INSTRUCTION ▸
For these records, count the lines containing the word "może" and respond with the number alone.
○ ○ ○ ○ ○ ○ ○
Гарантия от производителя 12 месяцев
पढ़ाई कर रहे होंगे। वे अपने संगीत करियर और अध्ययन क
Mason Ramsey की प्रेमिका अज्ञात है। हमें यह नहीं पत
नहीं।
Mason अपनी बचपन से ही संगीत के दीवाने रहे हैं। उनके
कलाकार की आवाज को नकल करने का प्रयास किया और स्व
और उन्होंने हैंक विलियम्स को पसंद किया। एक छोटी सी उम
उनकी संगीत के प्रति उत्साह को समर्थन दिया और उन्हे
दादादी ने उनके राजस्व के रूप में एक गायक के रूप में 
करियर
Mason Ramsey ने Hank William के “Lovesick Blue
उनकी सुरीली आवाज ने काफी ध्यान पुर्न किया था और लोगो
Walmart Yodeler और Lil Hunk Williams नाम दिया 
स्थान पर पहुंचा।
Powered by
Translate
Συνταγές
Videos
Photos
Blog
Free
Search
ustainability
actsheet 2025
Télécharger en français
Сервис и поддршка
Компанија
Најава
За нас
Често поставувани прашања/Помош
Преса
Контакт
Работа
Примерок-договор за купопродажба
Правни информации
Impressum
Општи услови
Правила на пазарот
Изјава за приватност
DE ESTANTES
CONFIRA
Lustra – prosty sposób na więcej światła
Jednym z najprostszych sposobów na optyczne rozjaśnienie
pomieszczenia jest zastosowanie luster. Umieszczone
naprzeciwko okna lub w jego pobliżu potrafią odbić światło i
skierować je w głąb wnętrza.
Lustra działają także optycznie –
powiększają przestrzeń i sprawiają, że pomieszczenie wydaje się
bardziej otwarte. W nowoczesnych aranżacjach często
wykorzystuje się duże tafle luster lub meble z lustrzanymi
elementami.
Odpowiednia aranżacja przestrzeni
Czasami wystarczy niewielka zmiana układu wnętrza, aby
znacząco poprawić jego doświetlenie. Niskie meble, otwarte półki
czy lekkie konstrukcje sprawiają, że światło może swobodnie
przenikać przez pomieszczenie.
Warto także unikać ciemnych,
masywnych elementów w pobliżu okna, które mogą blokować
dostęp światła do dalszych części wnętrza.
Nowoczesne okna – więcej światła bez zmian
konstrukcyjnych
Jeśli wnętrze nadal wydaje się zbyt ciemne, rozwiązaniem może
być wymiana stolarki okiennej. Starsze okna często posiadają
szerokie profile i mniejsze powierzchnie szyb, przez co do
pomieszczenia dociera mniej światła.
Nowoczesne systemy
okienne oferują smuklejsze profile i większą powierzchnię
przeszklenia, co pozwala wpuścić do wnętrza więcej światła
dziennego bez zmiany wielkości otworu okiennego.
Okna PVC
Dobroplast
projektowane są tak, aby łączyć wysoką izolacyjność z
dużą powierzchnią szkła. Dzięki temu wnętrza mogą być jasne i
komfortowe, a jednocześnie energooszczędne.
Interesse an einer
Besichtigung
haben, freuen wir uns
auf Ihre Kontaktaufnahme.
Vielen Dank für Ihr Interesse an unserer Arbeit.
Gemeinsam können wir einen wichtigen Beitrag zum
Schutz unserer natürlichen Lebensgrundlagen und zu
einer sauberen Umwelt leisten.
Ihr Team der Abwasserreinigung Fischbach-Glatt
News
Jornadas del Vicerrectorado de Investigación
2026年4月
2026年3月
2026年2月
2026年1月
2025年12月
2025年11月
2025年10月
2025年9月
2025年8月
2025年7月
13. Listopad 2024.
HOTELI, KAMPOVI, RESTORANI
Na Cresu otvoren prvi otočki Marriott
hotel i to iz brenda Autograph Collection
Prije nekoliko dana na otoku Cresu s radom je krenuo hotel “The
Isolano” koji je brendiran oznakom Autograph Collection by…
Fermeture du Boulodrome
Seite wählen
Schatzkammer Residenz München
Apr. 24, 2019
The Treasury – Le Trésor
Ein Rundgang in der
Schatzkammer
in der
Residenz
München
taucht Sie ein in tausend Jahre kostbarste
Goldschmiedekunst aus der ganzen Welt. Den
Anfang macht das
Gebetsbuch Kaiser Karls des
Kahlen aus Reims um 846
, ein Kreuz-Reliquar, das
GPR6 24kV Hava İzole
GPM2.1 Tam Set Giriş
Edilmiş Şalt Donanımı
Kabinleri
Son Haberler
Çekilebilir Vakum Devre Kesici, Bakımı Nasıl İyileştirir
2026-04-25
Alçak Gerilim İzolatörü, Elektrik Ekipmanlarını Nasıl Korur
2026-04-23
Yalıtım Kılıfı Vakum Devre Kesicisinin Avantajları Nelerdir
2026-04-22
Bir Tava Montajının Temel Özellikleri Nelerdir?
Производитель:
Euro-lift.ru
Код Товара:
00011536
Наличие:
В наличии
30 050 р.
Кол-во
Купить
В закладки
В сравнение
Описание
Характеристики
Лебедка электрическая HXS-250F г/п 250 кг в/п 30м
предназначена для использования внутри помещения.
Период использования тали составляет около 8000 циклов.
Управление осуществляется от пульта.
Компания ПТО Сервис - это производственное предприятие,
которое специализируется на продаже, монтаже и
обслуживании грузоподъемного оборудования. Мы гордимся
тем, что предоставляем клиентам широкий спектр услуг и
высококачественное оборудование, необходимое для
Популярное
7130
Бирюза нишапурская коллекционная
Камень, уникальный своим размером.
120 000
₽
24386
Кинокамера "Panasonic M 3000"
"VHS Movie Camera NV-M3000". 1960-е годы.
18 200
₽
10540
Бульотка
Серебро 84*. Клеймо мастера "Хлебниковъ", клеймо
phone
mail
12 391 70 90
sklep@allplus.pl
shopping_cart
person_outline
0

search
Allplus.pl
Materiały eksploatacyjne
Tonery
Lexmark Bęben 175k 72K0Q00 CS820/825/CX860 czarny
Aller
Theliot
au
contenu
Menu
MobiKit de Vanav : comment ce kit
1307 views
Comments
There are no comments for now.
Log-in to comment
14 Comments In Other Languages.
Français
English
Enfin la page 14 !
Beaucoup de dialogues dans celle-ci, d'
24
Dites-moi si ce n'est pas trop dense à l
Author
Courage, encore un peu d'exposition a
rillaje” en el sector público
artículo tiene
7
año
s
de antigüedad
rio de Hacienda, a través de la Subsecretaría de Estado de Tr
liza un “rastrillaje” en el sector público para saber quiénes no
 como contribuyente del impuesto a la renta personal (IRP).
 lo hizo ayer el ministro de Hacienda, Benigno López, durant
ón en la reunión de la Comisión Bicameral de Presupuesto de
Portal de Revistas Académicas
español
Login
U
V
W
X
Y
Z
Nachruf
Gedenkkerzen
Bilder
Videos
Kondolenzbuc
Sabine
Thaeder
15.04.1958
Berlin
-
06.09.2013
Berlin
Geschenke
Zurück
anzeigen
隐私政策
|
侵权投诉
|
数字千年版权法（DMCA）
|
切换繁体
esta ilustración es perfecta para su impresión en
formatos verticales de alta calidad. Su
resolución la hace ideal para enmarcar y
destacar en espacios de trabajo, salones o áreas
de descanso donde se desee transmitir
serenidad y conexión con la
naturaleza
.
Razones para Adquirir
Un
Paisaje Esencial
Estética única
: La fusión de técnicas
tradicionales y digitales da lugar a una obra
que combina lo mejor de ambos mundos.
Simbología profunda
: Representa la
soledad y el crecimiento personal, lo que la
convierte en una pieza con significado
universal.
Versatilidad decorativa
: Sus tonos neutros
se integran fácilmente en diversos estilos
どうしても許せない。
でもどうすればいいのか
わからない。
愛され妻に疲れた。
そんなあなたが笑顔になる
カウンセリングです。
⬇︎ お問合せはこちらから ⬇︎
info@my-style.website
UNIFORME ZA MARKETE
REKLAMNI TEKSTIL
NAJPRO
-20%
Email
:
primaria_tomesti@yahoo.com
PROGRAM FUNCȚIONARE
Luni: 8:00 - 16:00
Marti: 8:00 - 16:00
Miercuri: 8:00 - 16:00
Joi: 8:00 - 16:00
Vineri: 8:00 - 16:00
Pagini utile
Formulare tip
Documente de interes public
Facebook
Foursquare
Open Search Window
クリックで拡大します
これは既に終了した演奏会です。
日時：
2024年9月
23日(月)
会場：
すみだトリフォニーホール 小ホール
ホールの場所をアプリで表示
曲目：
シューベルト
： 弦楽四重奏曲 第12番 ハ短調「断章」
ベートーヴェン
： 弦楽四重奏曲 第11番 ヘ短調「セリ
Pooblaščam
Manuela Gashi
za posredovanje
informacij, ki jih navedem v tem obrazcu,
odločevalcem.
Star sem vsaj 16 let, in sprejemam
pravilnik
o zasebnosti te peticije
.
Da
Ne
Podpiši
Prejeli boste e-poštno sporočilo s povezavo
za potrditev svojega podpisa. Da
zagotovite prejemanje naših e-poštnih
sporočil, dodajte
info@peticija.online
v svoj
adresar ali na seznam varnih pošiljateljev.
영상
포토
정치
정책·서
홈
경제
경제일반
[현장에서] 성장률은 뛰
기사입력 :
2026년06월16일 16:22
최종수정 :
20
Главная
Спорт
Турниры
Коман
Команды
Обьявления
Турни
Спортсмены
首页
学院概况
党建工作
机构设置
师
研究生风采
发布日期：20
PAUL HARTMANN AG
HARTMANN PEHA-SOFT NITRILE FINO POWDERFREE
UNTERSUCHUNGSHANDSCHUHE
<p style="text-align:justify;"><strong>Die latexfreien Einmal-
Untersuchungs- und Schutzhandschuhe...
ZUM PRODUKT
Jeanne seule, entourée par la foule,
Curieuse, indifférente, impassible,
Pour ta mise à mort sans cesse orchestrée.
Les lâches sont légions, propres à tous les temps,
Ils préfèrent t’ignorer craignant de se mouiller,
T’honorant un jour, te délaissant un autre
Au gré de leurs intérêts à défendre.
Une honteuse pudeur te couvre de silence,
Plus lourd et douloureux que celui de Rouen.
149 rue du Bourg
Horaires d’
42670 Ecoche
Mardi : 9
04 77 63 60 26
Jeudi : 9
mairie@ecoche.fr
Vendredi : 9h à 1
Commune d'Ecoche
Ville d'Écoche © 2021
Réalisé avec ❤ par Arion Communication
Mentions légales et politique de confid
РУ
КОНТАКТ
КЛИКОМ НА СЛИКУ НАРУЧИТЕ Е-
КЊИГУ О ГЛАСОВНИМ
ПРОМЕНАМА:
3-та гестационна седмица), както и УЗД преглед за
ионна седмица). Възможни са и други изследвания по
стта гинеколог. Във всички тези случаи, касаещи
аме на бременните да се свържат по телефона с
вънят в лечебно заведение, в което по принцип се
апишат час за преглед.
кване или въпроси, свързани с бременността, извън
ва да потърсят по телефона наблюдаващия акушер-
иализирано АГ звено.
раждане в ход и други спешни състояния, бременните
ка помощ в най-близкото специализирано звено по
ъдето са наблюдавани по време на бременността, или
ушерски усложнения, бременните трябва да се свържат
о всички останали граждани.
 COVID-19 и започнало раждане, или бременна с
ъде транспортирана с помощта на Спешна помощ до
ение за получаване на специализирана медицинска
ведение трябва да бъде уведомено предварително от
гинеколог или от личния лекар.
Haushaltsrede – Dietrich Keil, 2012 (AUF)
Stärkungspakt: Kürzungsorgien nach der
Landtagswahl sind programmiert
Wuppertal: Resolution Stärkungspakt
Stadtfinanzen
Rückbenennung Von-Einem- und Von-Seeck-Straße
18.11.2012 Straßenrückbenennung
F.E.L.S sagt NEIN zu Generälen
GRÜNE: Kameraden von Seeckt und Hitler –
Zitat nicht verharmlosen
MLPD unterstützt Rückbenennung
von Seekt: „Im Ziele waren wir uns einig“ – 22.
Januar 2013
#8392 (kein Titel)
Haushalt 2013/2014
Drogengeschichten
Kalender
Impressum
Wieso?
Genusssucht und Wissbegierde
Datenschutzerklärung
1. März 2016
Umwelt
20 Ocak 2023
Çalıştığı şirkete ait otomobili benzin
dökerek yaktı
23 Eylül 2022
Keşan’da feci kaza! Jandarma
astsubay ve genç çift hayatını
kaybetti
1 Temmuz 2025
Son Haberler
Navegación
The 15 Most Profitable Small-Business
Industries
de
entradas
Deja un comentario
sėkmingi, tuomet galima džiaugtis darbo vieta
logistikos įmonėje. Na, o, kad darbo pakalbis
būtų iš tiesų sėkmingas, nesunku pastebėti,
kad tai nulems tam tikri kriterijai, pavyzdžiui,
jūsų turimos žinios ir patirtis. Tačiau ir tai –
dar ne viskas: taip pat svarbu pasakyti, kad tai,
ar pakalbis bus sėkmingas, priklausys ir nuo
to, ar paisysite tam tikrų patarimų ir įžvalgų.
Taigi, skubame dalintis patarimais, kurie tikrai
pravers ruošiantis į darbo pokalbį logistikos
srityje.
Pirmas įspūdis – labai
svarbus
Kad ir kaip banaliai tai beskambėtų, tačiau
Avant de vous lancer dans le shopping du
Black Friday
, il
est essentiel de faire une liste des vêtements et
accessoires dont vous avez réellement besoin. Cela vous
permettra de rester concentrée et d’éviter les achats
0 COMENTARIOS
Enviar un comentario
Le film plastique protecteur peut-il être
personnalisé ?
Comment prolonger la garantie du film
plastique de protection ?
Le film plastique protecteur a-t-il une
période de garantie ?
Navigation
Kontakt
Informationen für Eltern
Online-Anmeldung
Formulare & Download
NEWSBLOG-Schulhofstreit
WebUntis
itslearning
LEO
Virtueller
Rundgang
○ ○ ○ ○ ○ ○ ○
RESULT OF THE TASK ▸
2